We started this term looking at number bonds to 10 to make sure we could remember and understand them. We did really well with this so we are now looking at number bonds to 20 and how we could work them out. We did some investigating using materials we selected ourselves.
Some children chose to use unifix. We knew we would need to have 2 sticks of ten as there are 2 tens in 20. Most children knew how to work systematically to find all the possible ways of making 20 using 2 numbers. We even asked if we could have some paper to record so we knew how many different ways there were. We are Maths Magicians!
Throughout Spring 1, year one have spent a great deal of time working on counting in steps of 2, 5 and 10. To provide a purpose for this learning we have been looking at multiples and groups of 2, 5 and 10. We have done this in a very practical way and linked to our topic of fairy tales when solving problems and reasoning.

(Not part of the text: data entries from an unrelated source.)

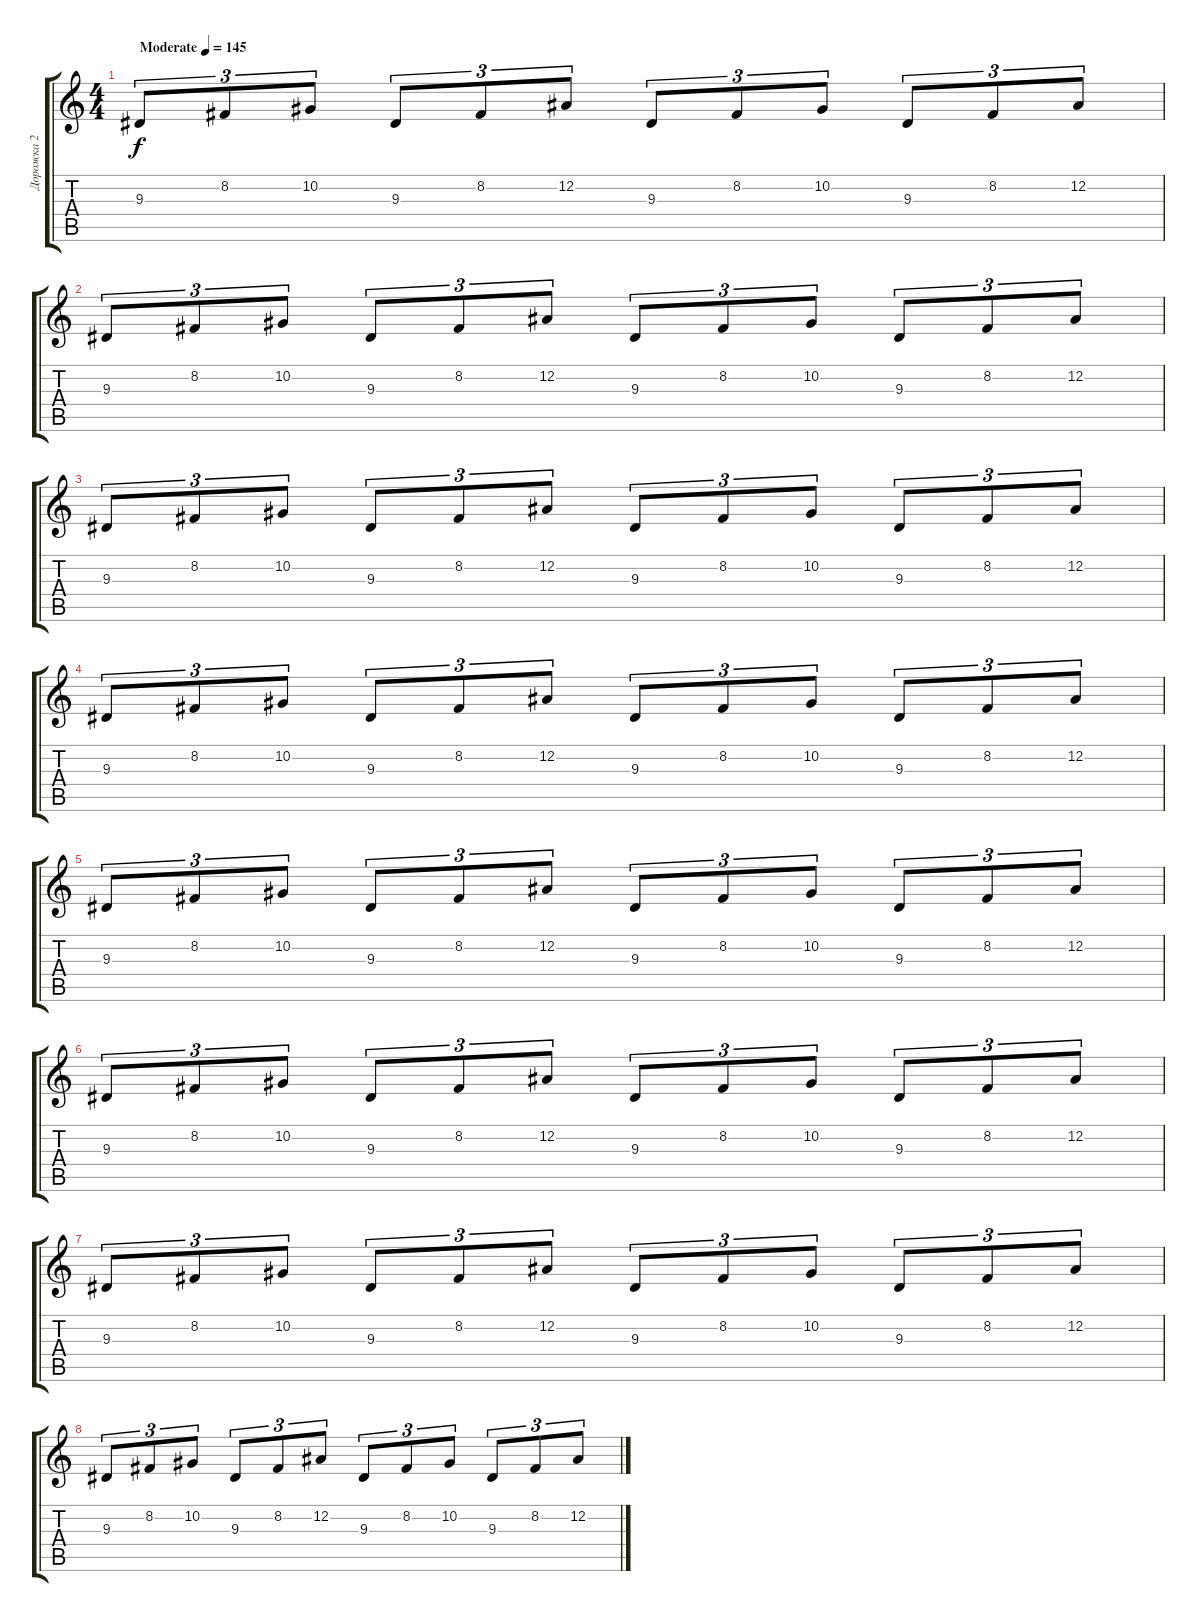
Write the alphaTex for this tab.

\track ("Дорожка 2" "Дорожка 2") {instrument stringensemble1}
\staff {score tabs}
\tuning (Eb4 Bb3 Gb3 Db3 Ab2 Eb2) {hide}
\ts (4 4)
\tempo (145 "Moderate")
\clef g2
\ks c
9.3.8{tu (3 2) dy f instrument stringensemble1} 8.2.8{tu (3 2)} 10.2.8{tu (3 2)} 9.3.8{tu (3 2)} 8.2.8{tu (3 2)} 12.2.8{tu (3 2)} 9.3.8{tu (3 2)} 8.2.8{tu (3 2)} 10.2.8{tu (3 2)} 9.3.8{tu (3 2)} 8.2.8{tu (3 2)} 12.2.8{tu (3 2)} |
9.3.8{tu (3 2)} 8.2.8{tu (3 2)} 10.2.8{tu (3 2)} 9.3.8{tu (3 2)} 8.2.8{tu (3 2)} 12.2.8{tu (3 2)} 9.3.8{tu (3 2)} 8.2.8{tu (3 2)} 10.2.8{tu (3 2)} 9.3.8{tu (3 2)} 8.2.8{tu (3 2)} 12.2.8{tu (3 2)} |
9.3.8{tu (3 2)} 8.2.8{tu (3 2)} 10.2.8{tu (3 2)} 9.3.8{tu (3 2)} 8.2.8{tu (3 2)} 12.2.8{tu (3 2)} 9.3.8{tu (3 2)} 8.2.8{tu (3 2)} 10.2.8{tu (3 2)} 9.3.8{tu (3 2)} 8.2.8{tu (3 2)} 12.2.8{tu (3 2)} |
9.3.8{tu (3 2)} 8.2.8{tu (3 2)} 10.2.8{tu (3 2)} 9.3.8{tu (3 2)} 8.2.8{tu (3 2)} 12.2.8{tu (3 2)} 9.3.8{tu (3 2)} 8.2.8{tu (3 2)} 10.2.8{tu (3 2)} 9.3.8{tu (3 2)} 8.2.8{tu (3 2)} 12.2.8{tu (3 2)} |
9.3.8{tu (3 2)} 8.2.8{tu (3 2)} 10.2.8{tu (3 2)} 9.3.8{tu (3 2)} 8.2.8{tu (3 2)} 12.2.8{tu (3 2)} 9.3.8{tu (3 2)} 8.2.8{tu (3 2)} 10.2.8{tu (3 2)} 9.3.8{tu (3 2)} 8.2.8{tu (3 2)} 12.2.8{tu (3 2)} |
9.3.8{tu (3 2)} 8.2.8{tu (3 2)} 10.2.8{tu (3 2)} 9.3.8{tu (3 2)} 8.2.8{tu (3 2)} 12.2.8{tu (3 2)} 9.3.8{tu (3 2)} 8.2.8{tu (3 2)} 10.2.8{tu (3 2)} 9.3.8{tu (3 2)} 8.2.8{tu (3 2)} 12.2.8{tu (3 2)} |
9.3.8{tu (3 2)} 8.2.8{tu (3 2)} 10.2.8{tu (3 2)} 9.3.8{tu (3 2)} 8.2.8{tu (3 2)} 12.2.8{tu (3 2)} 9.3.8{tu (3 2)} 8.2.8{tu (3 2)} 10.2.8{tu (3 2)} 9.3.8{tu (3 2)} 8.2.8{tu (3 2)} 12.2.8{tu (3 2)} |
9.3.8{tu (3 2)} 8.2.8{tu (3 2)} 10.2.8{tu (3 2)} 9.3.8{tu (3 2)} 8.2.8{tu (3 2)} 12.2.8{tu (3 2)} 9.3.8{tu (3 2)} 8.2.8{tu (3 2)} 10.2.8{tu (3 2)} 9.3.8{tu (3 2)} 8.2.8{tu (3 2)} 12.2.8{tu (3 2)}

The Problem with Chocolate!
The inventor has a problem – he wants to invent a new chocolate bar but isn’t sure how to split it up! He said his chocolate bar will be as big as a black rod. He asked the children to find out all the ways they can make the black rods ie red add red add white and so on. Children were able to use the rods to make an equivalent or equal length using other colours. We talked about how the rods needed to be the same and what other terms the children knew. They came up with equal and balanced and then learnt the new term equivalent to. We talked about the equals symbol and that this was the symbol they could use. Children investigated which Cuisenaire rods they could use to make the equivalent length to the black rod. Some children chose to record by writing down what they were doing. Some wrote “b equivalent to y+r b equals r+w+w” “Black is the same as yellow and red. We tried black and bloo but it was to big we tried yellow and red.”
After being able to understand the role of equals and being able to find equivalent values using different colours of Cuisenaire rods, we started thinking about how to make the inventor's chocolate bars fair. We decided we should make all the parts inside the chocolate bar the same. This means each part must be equal or exactly the same. We thought about how we could do this and investigated what size the parts would have to be so that they were all equal and still equivalent to the whole bar when added together. We tried this in lots of different sizes. Mrs Jones says we all did this really well and are Marvellous Mathematicians!
Some children also solved missing value problems using the Cuisenaire rods. Children had to find the colour that was missing and prove their answers before writing their own problems.